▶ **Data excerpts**
------------------------------------
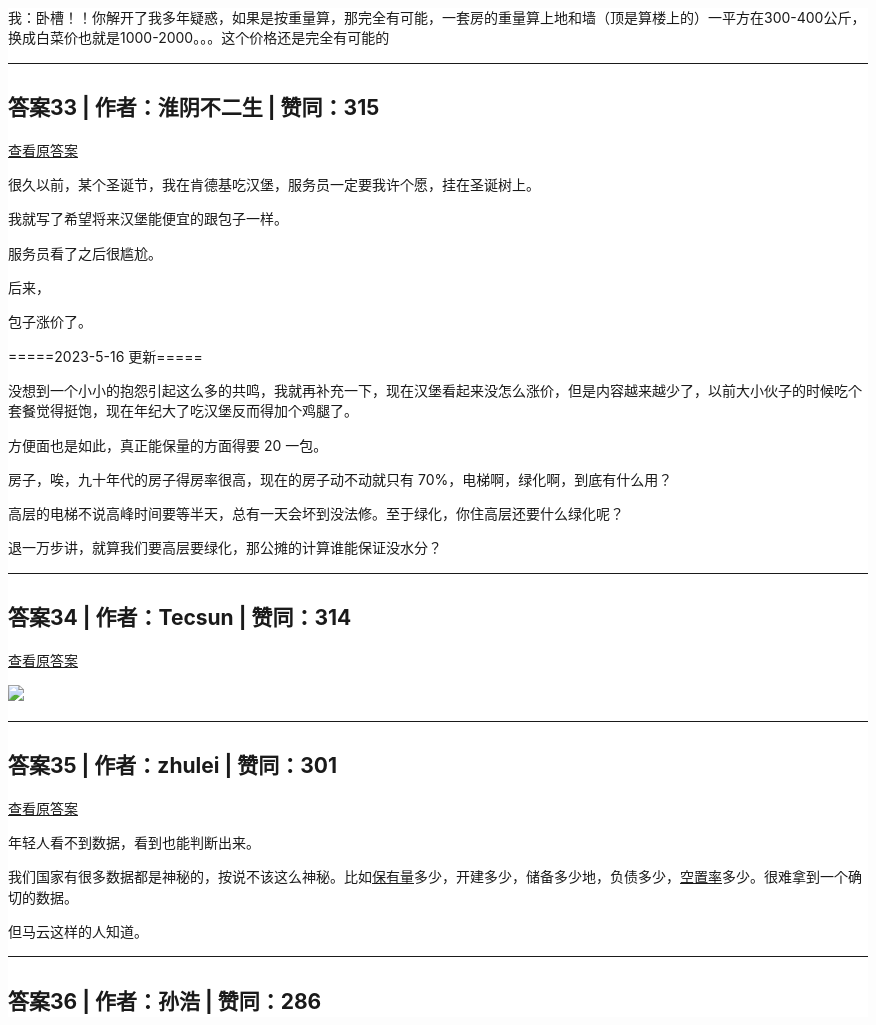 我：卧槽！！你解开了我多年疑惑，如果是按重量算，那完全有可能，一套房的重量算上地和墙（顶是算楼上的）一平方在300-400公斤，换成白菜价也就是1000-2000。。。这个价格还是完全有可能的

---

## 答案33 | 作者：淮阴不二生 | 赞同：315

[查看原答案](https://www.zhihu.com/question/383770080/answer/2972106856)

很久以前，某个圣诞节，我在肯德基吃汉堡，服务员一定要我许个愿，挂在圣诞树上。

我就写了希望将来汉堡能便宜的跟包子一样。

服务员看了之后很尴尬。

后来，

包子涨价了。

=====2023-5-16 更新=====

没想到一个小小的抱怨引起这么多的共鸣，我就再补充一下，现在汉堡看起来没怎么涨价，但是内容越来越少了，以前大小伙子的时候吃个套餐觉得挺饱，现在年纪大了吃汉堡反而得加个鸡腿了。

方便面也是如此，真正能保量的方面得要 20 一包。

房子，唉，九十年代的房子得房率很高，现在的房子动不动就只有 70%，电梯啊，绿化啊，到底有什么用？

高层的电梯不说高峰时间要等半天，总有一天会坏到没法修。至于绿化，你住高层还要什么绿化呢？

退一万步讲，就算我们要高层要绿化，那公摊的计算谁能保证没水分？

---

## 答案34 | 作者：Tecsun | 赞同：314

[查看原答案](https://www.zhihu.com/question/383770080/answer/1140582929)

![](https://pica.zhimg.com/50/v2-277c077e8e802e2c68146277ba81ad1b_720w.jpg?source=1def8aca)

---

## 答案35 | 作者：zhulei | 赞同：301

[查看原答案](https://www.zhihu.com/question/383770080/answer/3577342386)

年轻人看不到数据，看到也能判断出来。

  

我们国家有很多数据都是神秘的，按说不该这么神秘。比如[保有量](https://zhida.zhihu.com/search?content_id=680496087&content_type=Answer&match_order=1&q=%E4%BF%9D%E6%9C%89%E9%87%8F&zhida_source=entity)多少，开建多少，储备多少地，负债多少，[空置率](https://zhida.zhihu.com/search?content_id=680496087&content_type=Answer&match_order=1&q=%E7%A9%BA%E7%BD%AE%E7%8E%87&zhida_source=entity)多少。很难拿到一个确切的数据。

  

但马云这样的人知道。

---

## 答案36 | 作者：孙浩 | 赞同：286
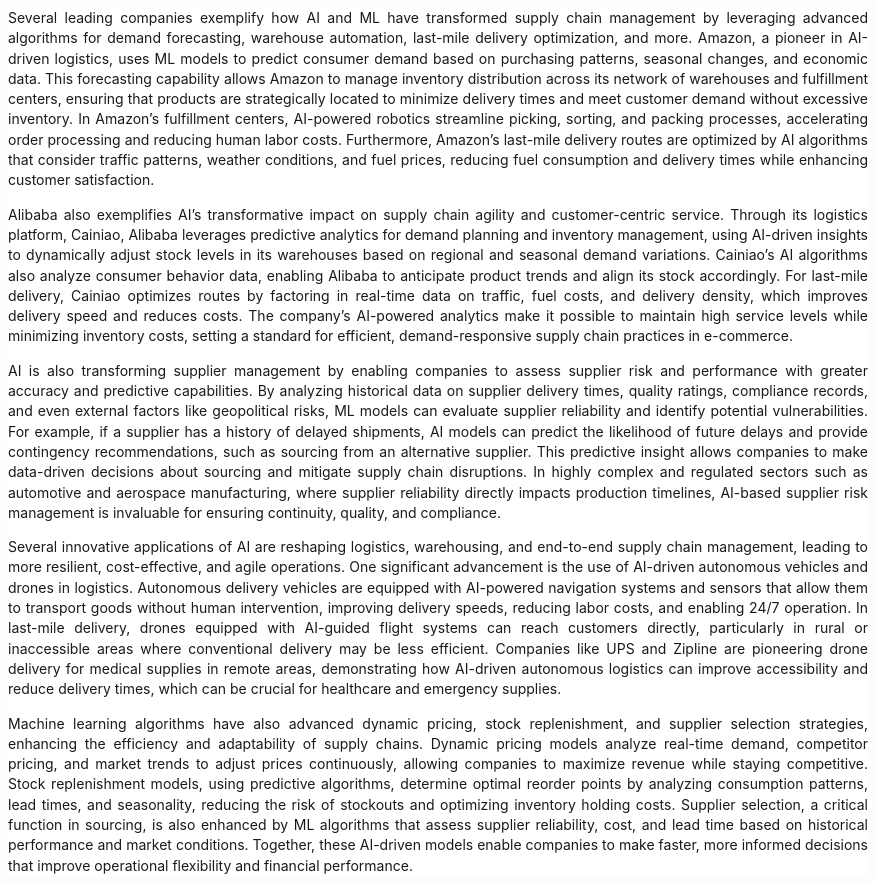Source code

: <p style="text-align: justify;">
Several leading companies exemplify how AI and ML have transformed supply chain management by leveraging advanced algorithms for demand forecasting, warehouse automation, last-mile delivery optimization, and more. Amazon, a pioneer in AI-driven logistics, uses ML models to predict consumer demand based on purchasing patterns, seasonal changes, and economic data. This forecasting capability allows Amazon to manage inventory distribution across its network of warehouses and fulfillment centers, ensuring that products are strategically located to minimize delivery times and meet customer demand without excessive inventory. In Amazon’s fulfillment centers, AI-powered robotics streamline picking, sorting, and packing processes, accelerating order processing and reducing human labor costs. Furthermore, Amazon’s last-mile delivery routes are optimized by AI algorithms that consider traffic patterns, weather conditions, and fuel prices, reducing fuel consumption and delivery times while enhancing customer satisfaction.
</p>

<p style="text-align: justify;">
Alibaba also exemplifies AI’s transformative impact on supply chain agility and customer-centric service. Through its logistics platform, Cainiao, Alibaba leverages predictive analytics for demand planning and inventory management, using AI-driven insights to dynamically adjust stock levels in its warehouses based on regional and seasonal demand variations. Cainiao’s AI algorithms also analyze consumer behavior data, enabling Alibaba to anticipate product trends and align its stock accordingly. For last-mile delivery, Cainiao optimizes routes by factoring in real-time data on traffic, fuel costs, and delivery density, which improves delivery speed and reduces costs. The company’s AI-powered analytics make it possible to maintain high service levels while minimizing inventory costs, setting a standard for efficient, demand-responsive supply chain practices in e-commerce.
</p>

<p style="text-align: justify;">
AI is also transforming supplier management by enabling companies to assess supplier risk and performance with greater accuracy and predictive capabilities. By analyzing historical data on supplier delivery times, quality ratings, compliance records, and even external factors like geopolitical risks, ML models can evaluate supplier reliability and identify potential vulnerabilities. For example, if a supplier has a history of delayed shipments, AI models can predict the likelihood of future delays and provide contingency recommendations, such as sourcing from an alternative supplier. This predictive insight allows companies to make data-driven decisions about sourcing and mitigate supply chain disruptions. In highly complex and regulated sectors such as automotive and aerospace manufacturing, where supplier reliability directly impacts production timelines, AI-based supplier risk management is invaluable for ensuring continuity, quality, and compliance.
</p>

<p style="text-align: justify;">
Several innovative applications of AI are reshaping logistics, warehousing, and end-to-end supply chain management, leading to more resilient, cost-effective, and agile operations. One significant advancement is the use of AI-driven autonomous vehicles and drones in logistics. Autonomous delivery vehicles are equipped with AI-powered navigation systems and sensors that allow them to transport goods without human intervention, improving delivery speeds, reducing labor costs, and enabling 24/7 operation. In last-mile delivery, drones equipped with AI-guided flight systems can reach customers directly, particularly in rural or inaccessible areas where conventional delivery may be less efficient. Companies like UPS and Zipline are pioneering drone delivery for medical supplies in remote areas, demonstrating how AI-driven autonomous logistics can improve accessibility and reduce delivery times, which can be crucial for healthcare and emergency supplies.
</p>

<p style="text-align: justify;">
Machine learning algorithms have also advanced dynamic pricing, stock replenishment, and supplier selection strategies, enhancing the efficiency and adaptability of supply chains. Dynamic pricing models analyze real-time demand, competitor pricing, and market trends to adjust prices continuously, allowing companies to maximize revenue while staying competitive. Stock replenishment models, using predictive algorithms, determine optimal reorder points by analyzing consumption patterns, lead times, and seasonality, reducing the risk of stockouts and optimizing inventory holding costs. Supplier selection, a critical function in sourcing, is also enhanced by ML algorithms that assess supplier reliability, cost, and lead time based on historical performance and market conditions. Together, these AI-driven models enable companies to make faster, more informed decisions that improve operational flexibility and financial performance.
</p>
------------------------------------
▶ **Work request**
Filter the records above down to the lines containing "查看原答案".

▶ **Response**
[查看原答案](https://www.zhihu.com/question/383770080/answer/2972106856)
[查看原答案](https://www.zhihu.com/question/383770080/answer/1140582929)
[查看原答案](https://www.zhihu.com/question/383770080/answer/3577342386)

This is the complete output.